__Data under study__
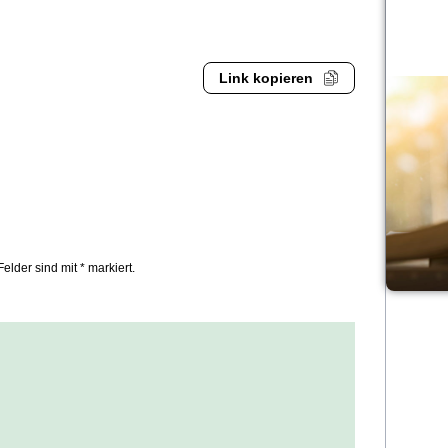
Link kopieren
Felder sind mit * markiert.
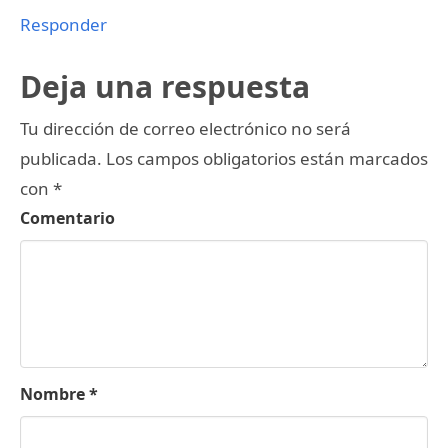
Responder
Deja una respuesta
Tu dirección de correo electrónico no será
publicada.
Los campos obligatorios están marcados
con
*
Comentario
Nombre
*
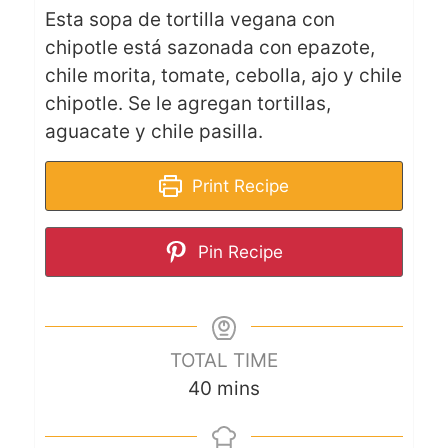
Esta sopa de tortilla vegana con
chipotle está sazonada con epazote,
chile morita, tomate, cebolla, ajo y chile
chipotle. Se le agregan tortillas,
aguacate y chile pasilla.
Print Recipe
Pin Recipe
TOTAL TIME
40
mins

__Request__
Return all of the lines above word for word, leaving out the pictures.

__Task answer__
Link kopieren
Felder sind mit * markiert.
Responder
Deja una respuesta
Tu dirección de correo electrónico no será
publicada.
Los campos obligatorios están marcados
con
*
Comentario
Nombre
*
Esta sopa de tortilla vegana con
chipotle está sazonada con epazote,
chile morita, tomate, cebolla, ajo y chile
chipotle. Se le agregan tortillas,
aguacate y chile pasilla.
Print Recipe
Pin Recipe
TOTAL TIME
40
mins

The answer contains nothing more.